Britt and City of Winter Haven Utilities Director Gary Hubbard spoke to commissioners about a proposed two-year, $1.3 million study to map out future alternative water supplies.

“It's staff's expectation that this will be one of the most comprehensive and pragmatic water resource planning efforts that's been undertaken by a local government in Florida,” according to city documents.

Britt said concepts in what has been called the “One Water Master Plan” have been discussed for 20 years.

In 2001, many of the Chain of Lakes canals were dry due to an extreme drought and experts noticed that the Floridan Aquifer was further drying out from excessive pumping. State regulators told local leaders to start planning for alternative water supplies to fuel future needs and hundreds of ideas were discussed, though most of these ideas were not prioritized.

Instead, plans have taken shape in recent years to draw saltwater out of the Lower Floridan Aquifer, to treat the water, and pipe it throughout the county with a particular focus on the enormous growth in Polk’s northeast corner.

Two years ago, the Polk Regional Water Cooperative was formed to further this plan, authorizing a $23 million, five-year feasibility study of desalination plants. The PRWC board is considering building two desalination plants currently — one in Lake Wales and the other in Lakeland — at a cost of around $1 billion, based on PRWC documents.

PRWC loan payments would start in 2032 if this infrastructure is built out as planned.

Winter Haven’s One Water Master Plan appears to be an exploration of additional alternatives to the PRWC plan.

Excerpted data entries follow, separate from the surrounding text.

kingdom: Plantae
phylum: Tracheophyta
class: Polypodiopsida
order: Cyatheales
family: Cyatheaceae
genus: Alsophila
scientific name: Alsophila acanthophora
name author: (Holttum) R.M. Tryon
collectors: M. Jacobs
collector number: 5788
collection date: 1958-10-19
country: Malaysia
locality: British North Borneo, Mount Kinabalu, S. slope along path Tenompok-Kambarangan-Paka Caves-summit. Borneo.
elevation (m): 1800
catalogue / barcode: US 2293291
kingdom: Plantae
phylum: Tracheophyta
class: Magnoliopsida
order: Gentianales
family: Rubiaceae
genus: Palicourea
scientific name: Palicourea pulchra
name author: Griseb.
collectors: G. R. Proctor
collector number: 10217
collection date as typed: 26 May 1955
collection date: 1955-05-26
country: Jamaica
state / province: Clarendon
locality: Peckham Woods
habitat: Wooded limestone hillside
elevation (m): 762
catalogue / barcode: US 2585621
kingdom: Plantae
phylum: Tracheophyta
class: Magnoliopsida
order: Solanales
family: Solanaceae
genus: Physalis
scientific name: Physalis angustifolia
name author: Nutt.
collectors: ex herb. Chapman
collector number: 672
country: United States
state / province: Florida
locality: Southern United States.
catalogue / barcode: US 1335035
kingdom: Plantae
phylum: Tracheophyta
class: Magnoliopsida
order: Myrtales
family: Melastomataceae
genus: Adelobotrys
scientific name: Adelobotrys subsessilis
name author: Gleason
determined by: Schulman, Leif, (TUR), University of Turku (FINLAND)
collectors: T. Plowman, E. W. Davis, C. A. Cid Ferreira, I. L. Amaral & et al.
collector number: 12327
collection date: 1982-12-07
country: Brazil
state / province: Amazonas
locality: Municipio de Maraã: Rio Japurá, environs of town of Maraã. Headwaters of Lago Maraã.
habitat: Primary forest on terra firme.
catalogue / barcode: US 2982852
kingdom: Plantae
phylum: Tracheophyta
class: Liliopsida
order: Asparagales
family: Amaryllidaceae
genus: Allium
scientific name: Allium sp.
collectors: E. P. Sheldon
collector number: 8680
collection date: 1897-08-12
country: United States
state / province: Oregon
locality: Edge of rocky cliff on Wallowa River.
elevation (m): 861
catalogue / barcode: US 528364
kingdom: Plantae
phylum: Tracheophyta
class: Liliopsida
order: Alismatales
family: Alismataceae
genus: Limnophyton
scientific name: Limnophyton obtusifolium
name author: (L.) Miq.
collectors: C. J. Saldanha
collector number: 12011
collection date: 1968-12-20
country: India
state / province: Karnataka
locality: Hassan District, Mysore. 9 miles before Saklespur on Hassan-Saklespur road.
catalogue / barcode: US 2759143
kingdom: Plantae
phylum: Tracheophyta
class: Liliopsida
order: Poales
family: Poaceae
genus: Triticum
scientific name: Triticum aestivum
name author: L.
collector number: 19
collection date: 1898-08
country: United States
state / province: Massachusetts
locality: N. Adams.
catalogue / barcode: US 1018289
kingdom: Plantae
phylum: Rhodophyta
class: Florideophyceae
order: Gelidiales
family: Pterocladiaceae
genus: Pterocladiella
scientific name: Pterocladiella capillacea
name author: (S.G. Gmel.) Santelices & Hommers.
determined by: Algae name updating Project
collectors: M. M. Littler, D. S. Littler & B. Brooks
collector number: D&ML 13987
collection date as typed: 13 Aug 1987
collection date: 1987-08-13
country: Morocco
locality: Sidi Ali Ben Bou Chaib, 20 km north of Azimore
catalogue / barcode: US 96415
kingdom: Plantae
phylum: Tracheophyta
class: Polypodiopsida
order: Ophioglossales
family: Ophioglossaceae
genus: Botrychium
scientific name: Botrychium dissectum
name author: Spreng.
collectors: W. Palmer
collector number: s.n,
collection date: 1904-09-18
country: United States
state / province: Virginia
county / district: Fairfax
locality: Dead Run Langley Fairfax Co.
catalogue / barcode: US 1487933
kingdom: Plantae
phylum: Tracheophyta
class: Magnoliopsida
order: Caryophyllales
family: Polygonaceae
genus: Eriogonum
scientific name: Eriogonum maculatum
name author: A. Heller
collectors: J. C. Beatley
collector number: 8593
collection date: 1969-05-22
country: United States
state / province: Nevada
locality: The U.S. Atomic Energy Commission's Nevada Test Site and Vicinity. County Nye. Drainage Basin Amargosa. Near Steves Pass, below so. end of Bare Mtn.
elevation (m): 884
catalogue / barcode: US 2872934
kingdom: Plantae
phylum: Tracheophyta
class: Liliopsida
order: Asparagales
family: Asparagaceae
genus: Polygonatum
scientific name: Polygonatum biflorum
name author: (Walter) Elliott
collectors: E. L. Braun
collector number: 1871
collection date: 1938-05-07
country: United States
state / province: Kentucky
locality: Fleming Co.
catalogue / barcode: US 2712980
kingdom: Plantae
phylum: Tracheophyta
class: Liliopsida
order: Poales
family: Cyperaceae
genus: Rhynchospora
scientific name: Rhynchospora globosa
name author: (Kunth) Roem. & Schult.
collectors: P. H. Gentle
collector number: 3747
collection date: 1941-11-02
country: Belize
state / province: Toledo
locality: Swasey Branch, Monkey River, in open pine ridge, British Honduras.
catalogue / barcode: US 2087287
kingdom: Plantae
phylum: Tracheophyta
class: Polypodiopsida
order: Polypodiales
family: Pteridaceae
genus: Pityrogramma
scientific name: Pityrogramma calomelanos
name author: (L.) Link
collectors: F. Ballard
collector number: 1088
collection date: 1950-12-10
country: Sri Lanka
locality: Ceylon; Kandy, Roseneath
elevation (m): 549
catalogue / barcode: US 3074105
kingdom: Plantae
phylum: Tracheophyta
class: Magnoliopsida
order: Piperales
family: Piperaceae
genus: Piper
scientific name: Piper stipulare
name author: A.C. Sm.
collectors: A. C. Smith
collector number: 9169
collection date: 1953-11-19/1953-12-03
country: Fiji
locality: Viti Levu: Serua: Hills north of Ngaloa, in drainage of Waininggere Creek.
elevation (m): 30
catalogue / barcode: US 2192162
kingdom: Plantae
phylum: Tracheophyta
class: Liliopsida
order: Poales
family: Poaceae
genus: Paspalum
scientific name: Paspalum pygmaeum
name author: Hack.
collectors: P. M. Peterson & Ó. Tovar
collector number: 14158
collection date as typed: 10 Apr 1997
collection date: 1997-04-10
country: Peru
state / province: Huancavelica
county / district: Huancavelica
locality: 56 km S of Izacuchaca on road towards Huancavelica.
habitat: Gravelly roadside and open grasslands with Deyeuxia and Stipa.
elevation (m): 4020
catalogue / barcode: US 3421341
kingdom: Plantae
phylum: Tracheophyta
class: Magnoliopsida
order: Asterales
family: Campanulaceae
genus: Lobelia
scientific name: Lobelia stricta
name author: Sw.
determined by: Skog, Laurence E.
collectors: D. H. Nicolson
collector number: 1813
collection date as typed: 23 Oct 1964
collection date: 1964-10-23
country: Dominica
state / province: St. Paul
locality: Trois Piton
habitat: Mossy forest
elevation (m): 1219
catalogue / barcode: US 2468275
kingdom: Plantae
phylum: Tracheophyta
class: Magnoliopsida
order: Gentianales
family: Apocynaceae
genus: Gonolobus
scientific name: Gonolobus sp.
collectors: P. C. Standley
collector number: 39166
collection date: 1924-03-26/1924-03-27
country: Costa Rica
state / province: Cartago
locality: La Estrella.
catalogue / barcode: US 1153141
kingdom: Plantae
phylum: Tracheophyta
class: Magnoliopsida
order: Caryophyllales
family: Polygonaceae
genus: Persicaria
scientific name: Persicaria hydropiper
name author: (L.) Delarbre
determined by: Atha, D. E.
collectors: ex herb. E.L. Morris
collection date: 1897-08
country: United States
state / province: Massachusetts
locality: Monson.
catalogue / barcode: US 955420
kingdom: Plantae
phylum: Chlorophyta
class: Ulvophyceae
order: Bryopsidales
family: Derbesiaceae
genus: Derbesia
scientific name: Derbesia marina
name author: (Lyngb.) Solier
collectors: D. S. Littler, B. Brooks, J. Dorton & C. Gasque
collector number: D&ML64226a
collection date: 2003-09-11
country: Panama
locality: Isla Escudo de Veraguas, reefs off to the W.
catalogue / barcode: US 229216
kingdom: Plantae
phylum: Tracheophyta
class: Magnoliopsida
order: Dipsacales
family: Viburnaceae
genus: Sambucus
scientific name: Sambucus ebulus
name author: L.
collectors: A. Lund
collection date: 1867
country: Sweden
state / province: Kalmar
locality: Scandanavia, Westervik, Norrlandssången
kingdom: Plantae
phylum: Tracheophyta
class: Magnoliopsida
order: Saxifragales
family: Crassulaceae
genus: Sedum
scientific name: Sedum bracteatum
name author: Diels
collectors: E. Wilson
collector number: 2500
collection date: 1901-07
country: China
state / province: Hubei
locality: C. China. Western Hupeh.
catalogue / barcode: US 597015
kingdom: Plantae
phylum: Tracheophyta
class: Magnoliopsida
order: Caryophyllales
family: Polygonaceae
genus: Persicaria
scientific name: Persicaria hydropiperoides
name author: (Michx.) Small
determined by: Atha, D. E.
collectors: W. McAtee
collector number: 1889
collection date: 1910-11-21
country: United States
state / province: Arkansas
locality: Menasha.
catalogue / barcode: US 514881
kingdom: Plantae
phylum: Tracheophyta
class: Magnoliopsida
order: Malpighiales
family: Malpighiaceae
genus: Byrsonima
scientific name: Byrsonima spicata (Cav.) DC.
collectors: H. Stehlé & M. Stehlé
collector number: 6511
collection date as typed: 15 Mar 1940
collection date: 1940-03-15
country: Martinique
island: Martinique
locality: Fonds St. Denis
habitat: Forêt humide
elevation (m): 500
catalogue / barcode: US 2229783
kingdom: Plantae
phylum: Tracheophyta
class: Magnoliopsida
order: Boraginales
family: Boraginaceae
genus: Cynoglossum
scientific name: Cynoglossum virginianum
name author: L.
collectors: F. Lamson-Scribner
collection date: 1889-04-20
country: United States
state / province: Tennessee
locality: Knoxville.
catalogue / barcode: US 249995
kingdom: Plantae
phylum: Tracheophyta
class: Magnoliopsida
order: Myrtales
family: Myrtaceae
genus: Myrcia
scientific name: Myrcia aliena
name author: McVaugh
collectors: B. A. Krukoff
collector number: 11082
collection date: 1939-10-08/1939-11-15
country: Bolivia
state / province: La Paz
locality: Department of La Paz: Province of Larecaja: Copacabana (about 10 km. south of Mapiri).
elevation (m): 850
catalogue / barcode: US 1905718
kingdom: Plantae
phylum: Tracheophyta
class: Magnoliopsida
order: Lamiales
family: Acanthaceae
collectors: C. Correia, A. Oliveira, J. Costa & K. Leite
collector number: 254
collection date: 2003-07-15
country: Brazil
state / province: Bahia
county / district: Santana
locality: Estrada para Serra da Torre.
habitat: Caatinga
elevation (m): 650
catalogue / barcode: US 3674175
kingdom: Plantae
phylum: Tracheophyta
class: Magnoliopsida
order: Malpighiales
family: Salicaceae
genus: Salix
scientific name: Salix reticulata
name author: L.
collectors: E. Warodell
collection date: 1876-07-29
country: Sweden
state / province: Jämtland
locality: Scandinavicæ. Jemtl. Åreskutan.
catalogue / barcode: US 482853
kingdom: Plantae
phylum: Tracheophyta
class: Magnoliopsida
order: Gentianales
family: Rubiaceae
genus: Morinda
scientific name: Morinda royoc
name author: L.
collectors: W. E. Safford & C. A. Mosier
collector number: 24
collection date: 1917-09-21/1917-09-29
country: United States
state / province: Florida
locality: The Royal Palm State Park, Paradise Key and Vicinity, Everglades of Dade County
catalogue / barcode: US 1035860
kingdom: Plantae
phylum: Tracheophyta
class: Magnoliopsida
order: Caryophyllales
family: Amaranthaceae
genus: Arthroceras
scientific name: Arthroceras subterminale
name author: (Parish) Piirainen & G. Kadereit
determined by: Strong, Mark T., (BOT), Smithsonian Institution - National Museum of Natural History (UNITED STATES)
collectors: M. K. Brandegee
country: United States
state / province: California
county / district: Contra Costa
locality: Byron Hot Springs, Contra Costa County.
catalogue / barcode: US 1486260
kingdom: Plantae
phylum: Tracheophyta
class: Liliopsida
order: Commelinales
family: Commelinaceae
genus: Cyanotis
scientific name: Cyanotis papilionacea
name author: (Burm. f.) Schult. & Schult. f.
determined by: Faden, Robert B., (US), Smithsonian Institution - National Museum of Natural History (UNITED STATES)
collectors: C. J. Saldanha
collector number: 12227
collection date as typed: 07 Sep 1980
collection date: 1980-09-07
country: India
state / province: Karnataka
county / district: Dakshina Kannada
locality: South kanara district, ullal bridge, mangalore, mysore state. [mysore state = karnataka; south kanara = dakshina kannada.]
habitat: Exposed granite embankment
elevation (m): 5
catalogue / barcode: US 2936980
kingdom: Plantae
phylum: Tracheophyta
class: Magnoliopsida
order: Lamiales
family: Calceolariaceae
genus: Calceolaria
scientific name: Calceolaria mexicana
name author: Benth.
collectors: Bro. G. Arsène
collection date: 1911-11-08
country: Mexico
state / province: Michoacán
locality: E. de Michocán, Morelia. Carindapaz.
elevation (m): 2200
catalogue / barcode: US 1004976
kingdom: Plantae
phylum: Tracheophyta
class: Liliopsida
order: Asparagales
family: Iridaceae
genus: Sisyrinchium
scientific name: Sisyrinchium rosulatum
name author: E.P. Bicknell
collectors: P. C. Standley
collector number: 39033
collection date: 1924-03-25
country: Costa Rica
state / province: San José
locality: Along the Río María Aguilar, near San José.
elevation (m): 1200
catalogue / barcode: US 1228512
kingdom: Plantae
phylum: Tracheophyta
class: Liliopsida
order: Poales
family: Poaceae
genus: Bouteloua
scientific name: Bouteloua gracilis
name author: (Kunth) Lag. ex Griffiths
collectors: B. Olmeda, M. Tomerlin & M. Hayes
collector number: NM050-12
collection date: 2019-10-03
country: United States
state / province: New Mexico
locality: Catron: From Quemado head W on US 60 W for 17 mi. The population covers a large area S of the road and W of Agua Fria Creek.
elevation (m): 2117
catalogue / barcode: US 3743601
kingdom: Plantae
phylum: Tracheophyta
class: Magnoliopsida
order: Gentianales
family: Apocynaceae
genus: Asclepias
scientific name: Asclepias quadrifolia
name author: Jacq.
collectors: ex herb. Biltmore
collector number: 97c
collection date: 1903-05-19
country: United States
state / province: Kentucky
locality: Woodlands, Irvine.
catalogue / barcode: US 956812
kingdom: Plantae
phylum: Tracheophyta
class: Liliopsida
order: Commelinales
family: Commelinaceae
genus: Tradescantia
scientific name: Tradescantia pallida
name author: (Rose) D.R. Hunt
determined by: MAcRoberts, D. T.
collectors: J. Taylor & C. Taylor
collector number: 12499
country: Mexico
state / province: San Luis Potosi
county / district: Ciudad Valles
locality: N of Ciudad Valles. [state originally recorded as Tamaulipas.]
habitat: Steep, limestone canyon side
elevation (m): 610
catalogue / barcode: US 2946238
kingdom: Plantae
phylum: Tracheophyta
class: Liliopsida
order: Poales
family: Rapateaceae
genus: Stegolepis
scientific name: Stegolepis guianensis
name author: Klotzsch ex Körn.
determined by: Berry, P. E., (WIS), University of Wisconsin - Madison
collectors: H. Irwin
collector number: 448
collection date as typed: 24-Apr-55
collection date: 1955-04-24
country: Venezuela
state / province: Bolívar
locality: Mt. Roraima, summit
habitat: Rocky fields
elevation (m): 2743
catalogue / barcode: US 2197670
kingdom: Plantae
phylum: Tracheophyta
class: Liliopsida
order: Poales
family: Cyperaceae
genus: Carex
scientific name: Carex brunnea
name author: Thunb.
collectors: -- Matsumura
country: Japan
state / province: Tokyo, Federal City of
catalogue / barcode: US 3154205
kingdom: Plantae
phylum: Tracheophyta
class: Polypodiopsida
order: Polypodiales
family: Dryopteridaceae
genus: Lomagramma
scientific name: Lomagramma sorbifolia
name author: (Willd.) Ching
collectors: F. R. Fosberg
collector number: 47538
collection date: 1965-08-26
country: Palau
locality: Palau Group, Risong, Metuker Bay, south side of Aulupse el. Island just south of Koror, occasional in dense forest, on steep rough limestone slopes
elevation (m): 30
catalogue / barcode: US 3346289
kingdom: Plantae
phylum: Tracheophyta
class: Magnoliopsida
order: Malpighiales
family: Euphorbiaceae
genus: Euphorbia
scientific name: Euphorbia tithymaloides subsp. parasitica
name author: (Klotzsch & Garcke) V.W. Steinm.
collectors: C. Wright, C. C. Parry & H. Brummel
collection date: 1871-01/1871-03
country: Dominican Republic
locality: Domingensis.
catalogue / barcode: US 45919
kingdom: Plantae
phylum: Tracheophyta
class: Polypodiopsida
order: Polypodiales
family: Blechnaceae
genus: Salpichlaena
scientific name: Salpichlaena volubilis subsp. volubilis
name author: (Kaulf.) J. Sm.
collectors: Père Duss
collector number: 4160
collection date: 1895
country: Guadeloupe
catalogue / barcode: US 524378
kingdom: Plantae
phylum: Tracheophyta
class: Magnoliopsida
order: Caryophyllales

“Storing and recharging more water in this headwaters region according to its natural capacity are the two highest priorities,” according to One Water Master Plan documents.

The plans may seem very different, but Britt says plans by the city and the PRWC are getting closer together.

“There are positive signs that this is happening,” Britt said. “Winter Haven's role at the moment is to move forward with the direction we have been moving since 2000 and work towards what is a combined solution, long-term.”

The primary One Water Master Plan concept that applies to alternative water supply is that the city would get credit for recharging the aquifer, allowing an equal amount to be drawn the old fashioned way.

Hubbard also said around 40 percent of all city treated water gets sprayed on lawns. If half of that was conserved, and the city didn't let treated waste water flow downstream, the city would have around 6 million gallons of water per day to store or recharge. Another 6 million gallons of water per day would put the city in good shape, but Hubbard said the city may need to purchase another 2 million gallons of water per day from the PRWC board in the coming years, once pipes are built to places other than along the Lake Wales Ridge.

Britt said the One Water Master Plan was not his idea, but Hubbard's. That said, Britt has been working on this problem in Winter Haven for decades.

“By the time (the One Water Master Plan) is complete, it will be 20 years in the making, right before I retire in September 2021,” Britt said.